··· Raw data

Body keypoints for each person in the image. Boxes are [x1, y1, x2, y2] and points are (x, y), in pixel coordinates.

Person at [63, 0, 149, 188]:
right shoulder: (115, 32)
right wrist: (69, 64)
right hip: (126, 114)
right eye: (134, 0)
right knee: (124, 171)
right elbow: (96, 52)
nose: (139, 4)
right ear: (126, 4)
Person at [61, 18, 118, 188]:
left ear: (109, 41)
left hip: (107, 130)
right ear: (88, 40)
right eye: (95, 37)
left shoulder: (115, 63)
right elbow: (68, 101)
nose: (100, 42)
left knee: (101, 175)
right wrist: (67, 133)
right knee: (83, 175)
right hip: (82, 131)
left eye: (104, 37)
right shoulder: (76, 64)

······
··· Raw data

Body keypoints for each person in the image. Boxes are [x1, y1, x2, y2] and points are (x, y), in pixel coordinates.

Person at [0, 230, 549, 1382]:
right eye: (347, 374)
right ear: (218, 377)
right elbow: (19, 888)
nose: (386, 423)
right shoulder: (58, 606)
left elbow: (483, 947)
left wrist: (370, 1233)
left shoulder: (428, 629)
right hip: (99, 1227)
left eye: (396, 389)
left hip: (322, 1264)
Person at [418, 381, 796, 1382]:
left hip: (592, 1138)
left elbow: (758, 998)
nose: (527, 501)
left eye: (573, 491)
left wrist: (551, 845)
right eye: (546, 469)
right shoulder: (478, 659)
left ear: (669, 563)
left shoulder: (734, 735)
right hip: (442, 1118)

······

What to produce. Restate word for word the lines of the data above, starting at the line containing "right shoulder: (58, 606)" and ending at the line containing "right hip: (442, 1118)", both included, and nothing more.

Response to the task.
right shoulder: (58, 606)
left elbow: (483, 947)
left wrist: (370, 1233)
left shoulder: (428, 629)
right hip: (99, 1227)
left eye: (396, 389)
left hip: (322, 1264)
Person at [418, 381, 796, 1382]:
left hip: (592, 1138)
left elbow: (758, 998)
nose: (527, 501)
left eye: (573, 491)
left wrist: (551, 845)
right eye: (546, 469)
right shoulder: (478, 659)
left ear: (669, 563)
left shoulder: (734, 735)
right hip: (442, 1118)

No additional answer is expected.